§ Exercise requirements
Your answer must be a single number: how many lines in the records include the word "Métalu".

§ Exercise data

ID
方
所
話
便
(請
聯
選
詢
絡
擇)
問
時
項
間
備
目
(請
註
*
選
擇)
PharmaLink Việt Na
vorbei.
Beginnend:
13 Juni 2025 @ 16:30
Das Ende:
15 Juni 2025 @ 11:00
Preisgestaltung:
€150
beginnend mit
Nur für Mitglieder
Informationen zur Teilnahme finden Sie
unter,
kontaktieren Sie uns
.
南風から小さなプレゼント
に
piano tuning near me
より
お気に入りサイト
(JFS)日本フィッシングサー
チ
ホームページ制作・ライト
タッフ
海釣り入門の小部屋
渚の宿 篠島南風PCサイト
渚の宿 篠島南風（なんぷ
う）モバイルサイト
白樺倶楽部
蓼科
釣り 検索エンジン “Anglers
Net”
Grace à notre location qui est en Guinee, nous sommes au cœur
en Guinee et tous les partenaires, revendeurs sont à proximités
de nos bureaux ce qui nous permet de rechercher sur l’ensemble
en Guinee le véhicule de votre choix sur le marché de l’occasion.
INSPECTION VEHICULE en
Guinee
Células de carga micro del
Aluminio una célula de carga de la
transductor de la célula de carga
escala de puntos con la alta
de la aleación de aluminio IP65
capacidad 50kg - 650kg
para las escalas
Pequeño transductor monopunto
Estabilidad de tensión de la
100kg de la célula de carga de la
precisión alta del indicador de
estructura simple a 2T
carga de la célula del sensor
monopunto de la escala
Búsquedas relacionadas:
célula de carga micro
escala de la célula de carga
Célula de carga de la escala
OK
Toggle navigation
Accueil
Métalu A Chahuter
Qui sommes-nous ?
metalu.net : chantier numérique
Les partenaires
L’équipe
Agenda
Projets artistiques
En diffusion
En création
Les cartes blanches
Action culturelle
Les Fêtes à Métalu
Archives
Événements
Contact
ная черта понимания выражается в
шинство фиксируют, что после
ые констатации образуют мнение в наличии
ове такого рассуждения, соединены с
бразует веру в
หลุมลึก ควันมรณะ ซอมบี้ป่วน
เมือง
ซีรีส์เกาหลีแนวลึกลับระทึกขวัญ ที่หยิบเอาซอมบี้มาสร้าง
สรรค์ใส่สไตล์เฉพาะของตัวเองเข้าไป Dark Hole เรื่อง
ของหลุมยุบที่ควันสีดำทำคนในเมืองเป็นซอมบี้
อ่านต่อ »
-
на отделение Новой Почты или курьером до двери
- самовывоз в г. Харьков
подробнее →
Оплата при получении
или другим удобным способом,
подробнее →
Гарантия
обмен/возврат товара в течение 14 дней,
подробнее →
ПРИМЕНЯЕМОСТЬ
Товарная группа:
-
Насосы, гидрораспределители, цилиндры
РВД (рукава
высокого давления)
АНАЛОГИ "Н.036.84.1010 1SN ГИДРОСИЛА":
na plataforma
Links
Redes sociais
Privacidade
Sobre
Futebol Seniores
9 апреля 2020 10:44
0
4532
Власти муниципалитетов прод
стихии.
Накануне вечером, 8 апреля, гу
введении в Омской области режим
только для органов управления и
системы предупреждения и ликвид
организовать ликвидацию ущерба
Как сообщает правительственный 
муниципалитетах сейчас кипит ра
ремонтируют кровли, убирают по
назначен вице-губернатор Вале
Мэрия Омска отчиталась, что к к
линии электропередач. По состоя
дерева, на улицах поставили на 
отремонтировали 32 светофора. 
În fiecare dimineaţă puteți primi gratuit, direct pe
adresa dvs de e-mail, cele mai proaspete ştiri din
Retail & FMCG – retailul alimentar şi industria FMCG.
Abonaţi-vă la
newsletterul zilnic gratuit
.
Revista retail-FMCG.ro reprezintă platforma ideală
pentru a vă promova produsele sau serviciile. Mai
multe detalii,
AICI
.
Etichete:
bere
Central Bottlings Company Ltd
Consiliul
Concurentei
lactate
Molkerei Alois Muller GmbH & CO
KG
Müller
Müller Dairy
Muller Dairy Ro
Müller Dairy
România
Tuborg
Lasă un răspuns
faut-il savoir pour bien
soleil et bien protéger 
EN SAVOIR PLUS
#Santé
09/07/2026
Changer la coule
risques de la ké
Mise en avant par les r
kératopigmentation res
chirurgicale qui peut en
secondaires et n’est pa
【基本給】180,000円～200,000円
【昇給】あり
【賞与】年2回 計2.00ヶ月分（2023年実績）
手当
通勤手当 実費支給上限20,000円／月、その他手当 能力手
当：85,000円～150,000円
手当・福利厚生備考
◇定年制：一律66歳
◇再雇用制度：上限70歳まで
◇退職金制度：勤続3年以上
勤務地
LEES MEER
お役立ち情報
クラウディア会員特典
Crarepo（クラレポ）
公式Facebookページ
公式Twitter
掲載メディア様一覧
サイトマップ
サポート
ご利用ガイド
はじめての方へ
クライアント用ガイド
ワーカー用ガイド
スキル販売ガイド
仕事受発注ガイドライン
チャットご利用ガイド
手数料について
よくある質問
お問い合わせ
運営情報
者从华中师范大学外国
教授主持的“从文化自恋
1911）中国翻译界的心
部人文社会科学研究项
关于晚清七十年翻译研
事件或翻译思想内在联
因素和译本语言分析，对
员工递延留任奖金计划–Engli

§ Answer below
2